Seven weeks this weirdness has continued, and soon it will be Level 2. I’ve been thinking a lot about what lockdown has meant.
Certainly it is history in the making and the end of many things. As the US and the UK have shown, the world really could do with looking elsewhere for leadership.
Here, budgets at local and central government level will change dramatically. Things won’t be the same.
On a personal level, it has been a period of creativity and productivity. It’s also given me a fairly good idea of how I want my future to be, and how lucky I am to be able to have some input and direction over how that future might turn out. I like the slower-ness. I like doing less, but with better focus. I like learning about new things, and with new teams. Change isn’t bad, or good, it just is.
A trip to the supermarket last night yielded ingredients for the Mother’s Day breakfast. Pancakes, bacon, banana, maple syrup, icing sugar, lemon … and it was good. Not quite as good as the birthday pancakes, probably because I didn’t have help this time …
Anyhoo, it was another lovely day and we went for a drive to take the dog for a walk. It was good, but the dog puked in the van on the way home. Yummy!
After that delightful task, came inside to find a a new mix of the song we have been working on waiting for me, and man, I am proud of it. In less than a month it’s gone from very raw to almost finished product. There’s still finesse work to do, but it’s got a great feel, and my bubblemate said it was ok – which is high praise indeed.
It was close to a day off. Bit of a sleep in to start, which was nice.
Went to Mitre 10. This was a regular pre-lockdown activity, and how it had changed.
Two doors, which used to be entry and exit, were now Surname A-M and P-Z. You were given a time to arrive. You lined up, showed your ID and got your item.
It was pretty efficient, but a bit weird. We picked up a small freezer. Moved it, unpacked and moved a chiller.
We took a side trip to the airport – all the planes were lined up on the tarmac, and of about 5 or 600 car parks, about 10 were occupied. It was surreal.

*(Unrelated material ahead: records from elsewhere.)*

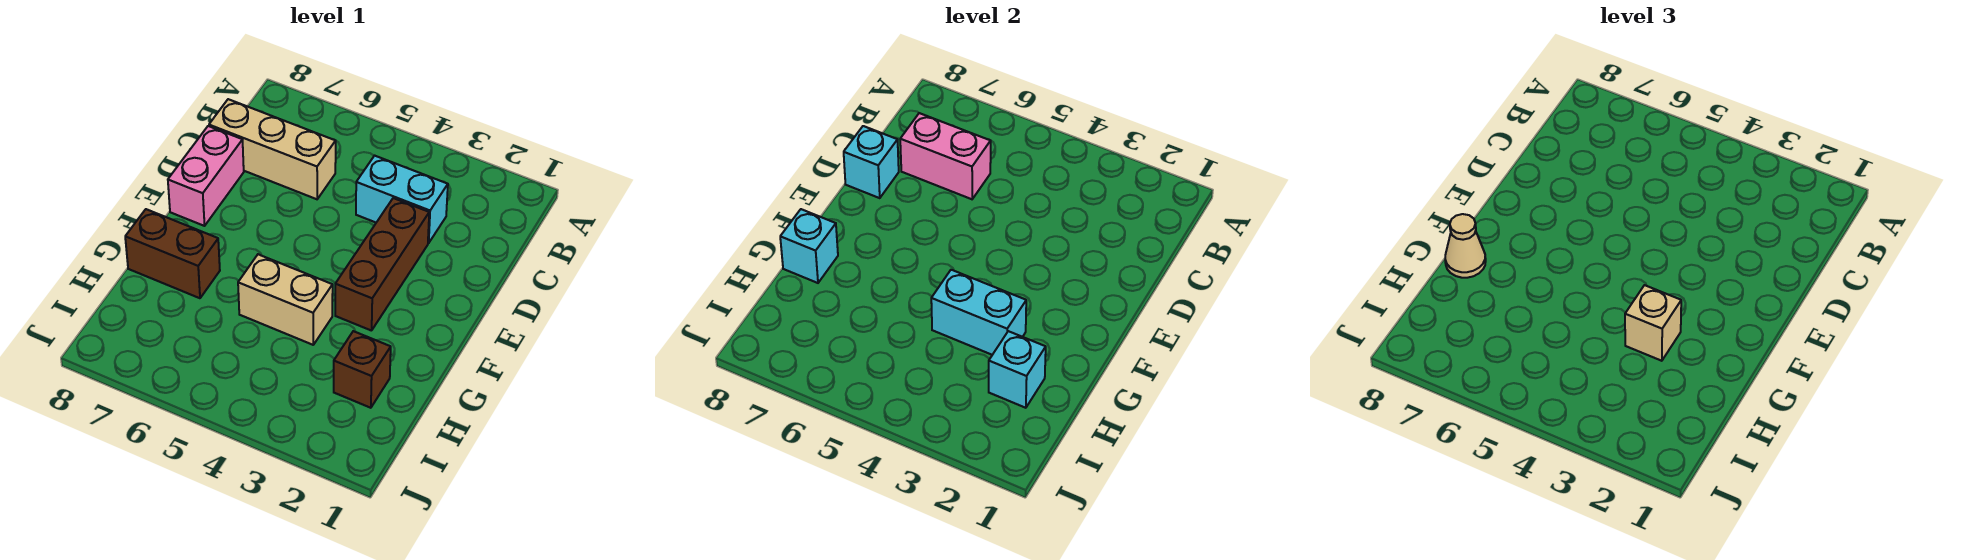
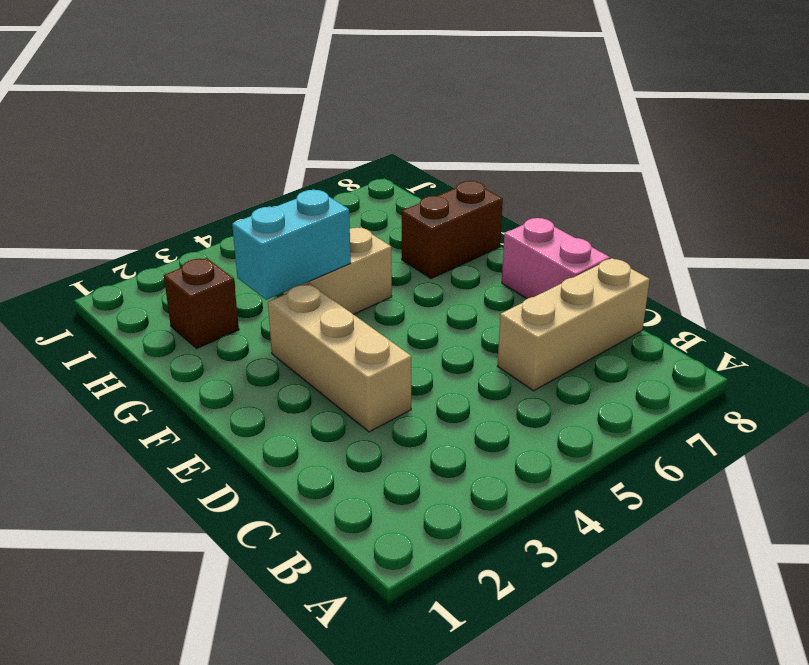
tan 1x3 brick [268,284,412,432] -> brown 1x3 brick [335,198,429,331]
none -> cyan 1x2 brick [356,156,448,243]
none -> pink 1x2 brick [900,113,991,199]
none -> cyan 1x1 brick [844,126,899,198]

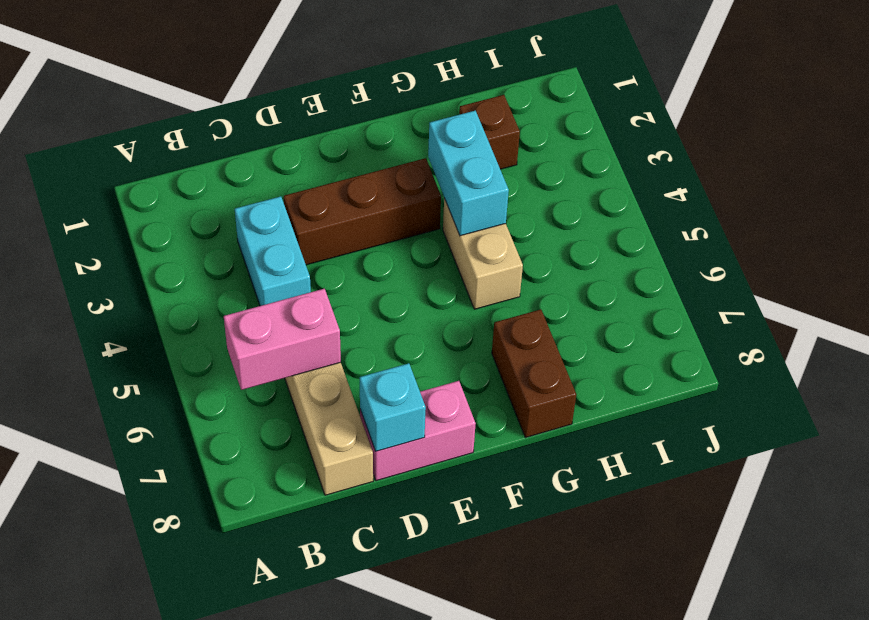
pink 1x2 brick [224,289,341,390] -> pink 1x2 brick turned to [900,113,991,199]
none -> cyan 1x1 brick [780,209,838,283]
none -> cyan 1x1 brick [989,331,1046,408]
none -> tan 1x1 brick [1625,285,1681,361]

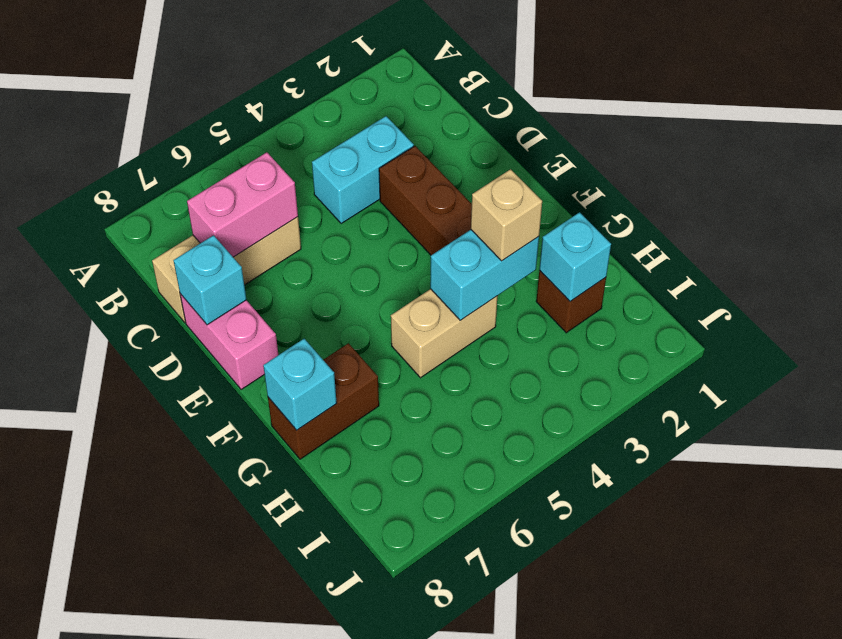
none -> tan 1x1 cone [1445,214,1486,278]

It used to be that almost every hour there’d be a plane over our place, now it’s a rarity. The regional maintenance facility is proposed to move to Christchurch. Air New Zealand have cut back their timetable by 80%. Some tough times ahead.
A cold and clear morning with snow on the Double and the Grampians and Mount Richmond, and a dusting near Motueka.
More work, delivered a couple of eps of a radio programme; more taking the ums out of videos; more music, more life.
Redid some tracks that I had been casually murdering. They’re now only half awful, maimed, you might say. Guitar break was great though!
THe track we’re working on is in triple time, 6/4, and it has this odd, rolling feel, where you can be perfectly in time, but at the same time feel hopelessly at sea. It’s weird and magic and wonderful and I can’t wait for it to see the light of day.